“Senti, Cozzamara, scusa. Dieci minuti fa circa ho ammazzato tua moglie. Abbi pazienza, scusa… gli ho detto scusa. S’è incazzato!”. Leggendo le scuse di Luigi Di Maio sulla vicenda dell’arresto dell’ex sindaco di Lodi viene in mente la scena del film “Johnny Stecchino”, quando Johnny racconta di avere ucciso per sbaglio la moglie del boss suo acerrimo nemico.

“Ho contribuito ad esacerbare il clima”, dice oggi l’attuale ministro degli Esteri. E che sarà mai. Abbi pazienza, ha chiesto scusa Di Maio. “I diritti sono diritti”, dice ancora, completando così il suo personale percorso: da fervente rivoluzionario che doveva azzerare i costi della politica a primo professionista della politica che dalla politica trae i suoi mezzi di sostentamento. Un percorso parallelo a quello del suo Movimento 5 Stelle, diventato ormai a tutti gli effetti partito apparato.

Sulle scuse di Di Maio – non poteva essere altrimenti – si è aperto un dibattito che ha visto una parte, tra addetti ai lavori e no, apprezzare quel dietrofront. Insomma, Di Maio, secondo alcuni, sarebbe da apprezzare, quasi da lodare, per avere avuto il coraggio di ammettere i propri errori. Ed è partita la solita solfa: Di Maio ha ammesso di avere sbagliato, gli altri invece non lo avrebbero mai fatto.

Alt. Non è proprio così. Di Maio senza quel clima che ha contribuito ad esacerbare – come lui stesso ha affermato – non sarebbe Di Maio. Senza quella macchina del fango, che più degli altri ha alimentato, il M5S non avrebbe mai raggiunto percentuali così alte da diventare la prima forza di governo. Di Maio diventa Di Maio, ricopre incarichi su incarichi, grazie a un soggetto politico che ha raggiunto numeri eccezionali puntando sull’indignazione di quella abbondante parte di elettori già piena di pregiudizi e odio atavico nei confronti della politica e di qualsiasi esponente politico.

Un’indignazione fomentata, appunto, dalle condanne di piazza e dalle gogne messe in piedi proprio da Di Maio e i suoi compari.

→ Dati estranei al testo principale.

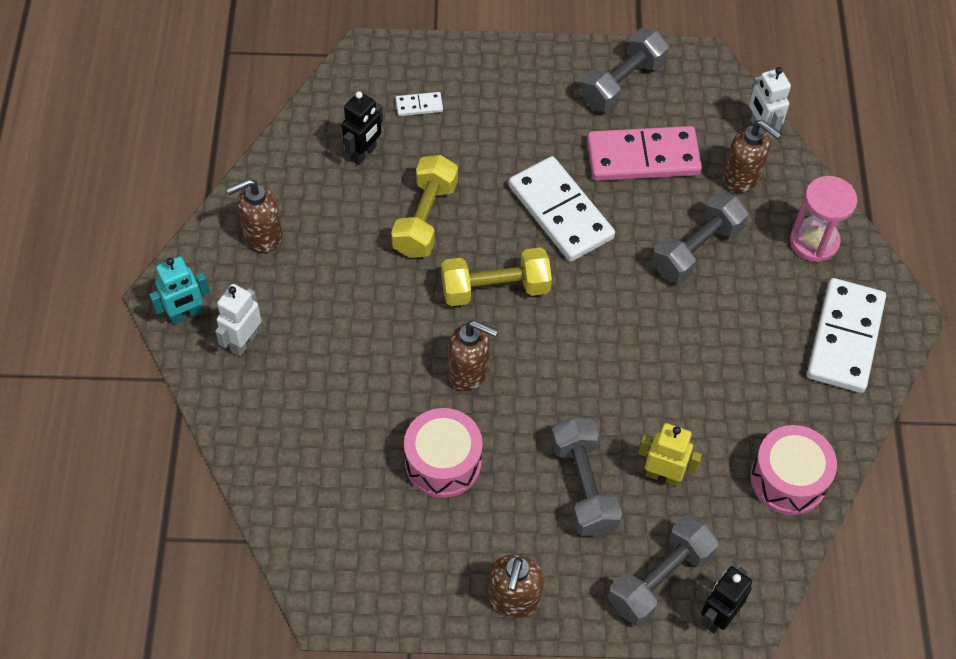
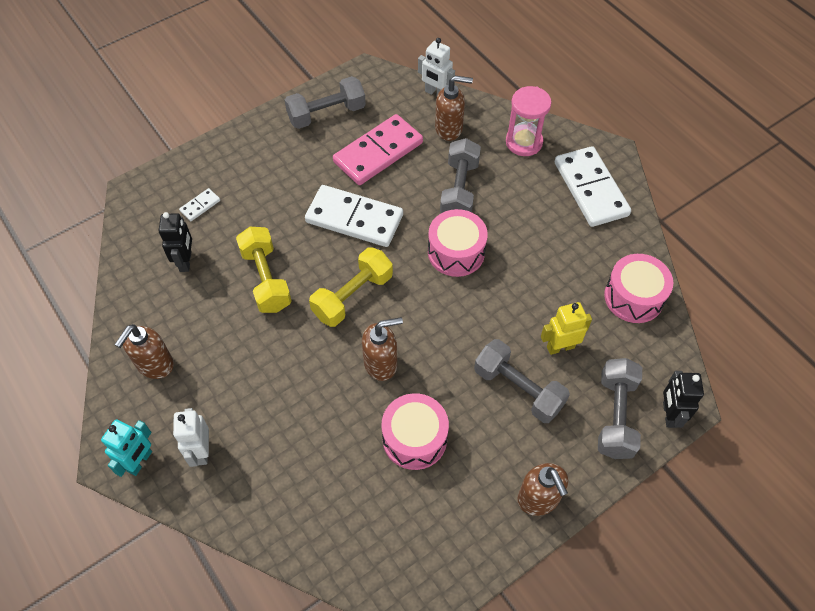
camera: 35 degrees left, 0 degrees up
grey dumbbell [580,28,669,112] -> grey dumbbell turned 60 degrees clockwise [285,76,366,129]
none -> pink drum [428,209,488,277]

Altro che diritti. Senza quel clima esacerbato Di Maio probabilmente venderebbe ancora bibite allo stadio, Alessandro Di Battista farebbe il bullo fuoricorso, Giancarlo Cancelleri continuerebbe il suo dignitoso lavoro di magazziniere. E così tanti altri (e altre) come loro. Oggi, invece, Di Maio si accorge dell’esistenza e del valore dei diritti e con quella lettera di scuse pubblicata sul Foglio intende mettere tutto a posto. E viene in mente la scena di un altro film, “Il 7 e l’8”, di Ficarra e Picone, quando Tony Sperandeo dice “tutto a posto a minchia”.